Question about transposed convolution

I’m currently reading paper Visualizing and Understanding Convolutional Networks, which is known as ZFnet.
In this paper, deconvolution is done by simply transposing the original filter used by convolution layer, then do the convolution with that.

  1. Some people implemented above paper with pytorch nn.ConvTranspose2d function, but is it the right function? In pytorch documentation, it says that

This module can be seen as the gradient of Conv2d with respect to its input. It is also known as a fractionally-strided convolution or a deconvolution (although it is not an actual deconvolution operation).

If it’s the right choice, then is the gradient of Conv2d is same with the Convolution with transposed filter?

  1. Is there any suggested paper to understand ConvTranspose2d module?

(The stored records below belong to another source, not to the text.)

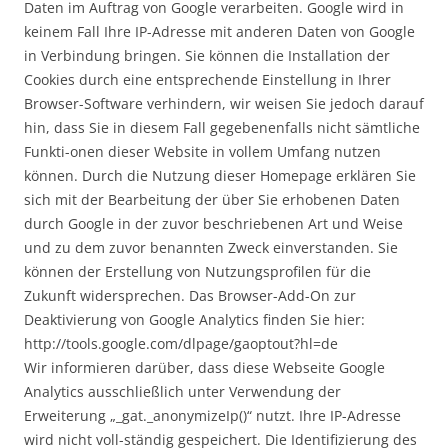
Daten im Auftrag von Google verarbeiten. Google wird in
keinem Fall Ihre IP-Adresse mit anderen Daten von Google
in Verbindung bringen. Sie können die Installation der
Cookies durch eine entsprechende Einstellung in Ihrer
Browser-Software verhindern, wir weisen Sie jedoch darauf
hin, dass Sie in diesem Fall gegebenenfalls nicht sämtliche
Funkti-onen dieser Website in vollem Umfang nutzen
können. Durch die Nutzung dieser Homepage erklären Sie
sich mit der Bearbeitung der über Sie erhobenen Daten
durch Google in der zuvor beschriebenen Art und Weise
und zu dem zuvor benannten Zweck einverstanden. Sie
können der Erstellung von Nutzungsprofilen für die
Zukunft widersprechen. Das Browser-Add-On zur
Deaktivierung von Google Analytics finden Sie hier:
http://tools.google.com/dlpage/gaoptout?hl=de
Wir informieren darüber, dass diese Webseite Google
Analytics ausschließlich unter Verwendung der
Erweiterung „_gat._anonymizeIp()“ nutzt. Ihre IP-Adresse
wird nicht voll-ständig gespeichert. Die Identifizierung des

I could understand what this function does with this animation, but I don’t understand fully why do they use this module for (pseudo) inverse of convolution, especially the weight sharing part. It seems it’s not mathematical inverse function of convolution, then there should be some reasons for choosing this module. Is it just chosen as heuristic? Or is there any other reason for this?

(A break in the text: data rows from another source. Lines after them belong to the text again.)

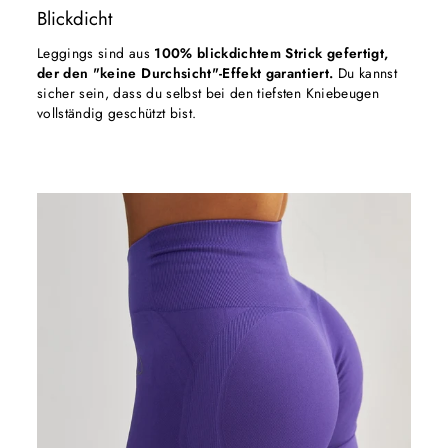
Blickdicht
Leggings sind aus
100% blickdichtem Strick gefertigt,
der den "keine Durchsicht"-Effekt garantiert.
Du kannst
sicher sein, dass du selbst bei den tiefsten Kniebeugen
vollständig geschützt bist.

  2. In another version of same paper, author stated

The convnet uses learned filters to convolve the feature maps from
the previous layer. To approximately invert this, the deconvnet uses transposed
versions of the same filters (as other autoencoder models, such as RBMs), but
applied to the rectified maps, not the output of the layer beneath. In practice
this means flipping each filter vertically and horizontally.

Does RBM use this kind of technique(transpose) in its operation?

I found [1603.07285] A guide to convolution arithmetic for deep learning metions about question 1 and 2.

Finally, so-called transposed convolutional layers (also known as fractionally
strided convolutional layers) have been employed in more and more work
as of late (Zeiler et al., 2011; Zeiler and Fergus, 2014; Long et al., 2015; Radford
et al., 2015; Visin et al., 2015; Im et al., 2016), and their relationship with
convolutional layers has been explained with various degrees of clarity.